Otherwise, creating the batter is not a big deal. I make my first attempt at zesting citrus. I didn't cut myself, so I count that as success.
Cake in the Oven
Time to do laundry and wash the large stacks of dishes you've doubtless noticed. That is, until I burn my finger taking dishes off of my hot stove. Good job, Nichole. Back to laundry.
The recipe says to check at 40 minutes to make sure the top isn't too brown. It already is. Is my conversion wrong? No, it checks out. A toothpick stuck in the middle comes out clean... It has only a very small crack in the top. Why is my cake ready 20 minutes early? Oh well. I'm taking it out. It's going to cook more in the tin, which the recipe specifically says to keep it in at this point, so I'm NOT risking this.
Making Syrup
Now this is something I've done before. I made a syrupy coating for popcorn for my son's birthday once. It worked out that first time, but when I tried it again to make treats for my scholastic bowl kids, it burned. So I'm 50-50 on my syrup making skills.
I put my ingredients in the pan and wait and wait and wait. The five minutes in the recipe pass and I still have pure liquid. It doesn't look anything like syrup.

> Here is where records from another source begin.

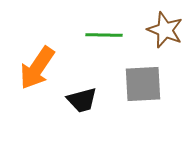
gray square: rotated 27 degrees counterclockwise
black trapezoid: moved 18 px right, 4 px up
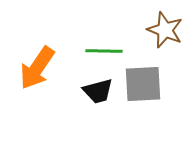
green line: moved 16 px down
black trapezoid: moved 16 px right, 9 px up
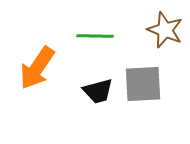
green line: moved 9 px left, 15 px up
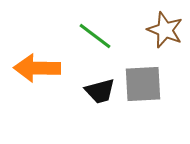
green line: rotated 36 degrees clockwise
orange arrow: rotated 57 degrees clockwise
black trapezoid: moved 2 px right
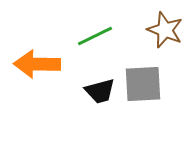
green line: rotated 63 degrees counterclockwise
orange arrow: moved 4 px up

I wait. My cake was done early... my syrup takes too long. It finally gets a thicker consistency so I put it on the cake.
The Icing on the Cake
I let the cake cool and move on to the icing. It's the easiest part of the recipe and the stickiest. I'd had a very difficult time cutting "very thin" strips of my citrus and so I ended up juicing individual attempts at slices. After fishing a few seeds out that made it through my unsuccessful hand sieve, I have my icing to pour over my cake and voila-- challenge #1 complete.
The Verdict?
I don't really like the taste of oranges so I don't really like it. Aaron says it tastes good. Ben won't try it. It is nice and moist, but it's also sticky-- something the show says it should not be. The small crack I had in the top has all but disappeared. My citrus does end up making a light clink when dropped on a plate- YES! All in all, Aaron thinks I wouldn't get kicked off the show this week.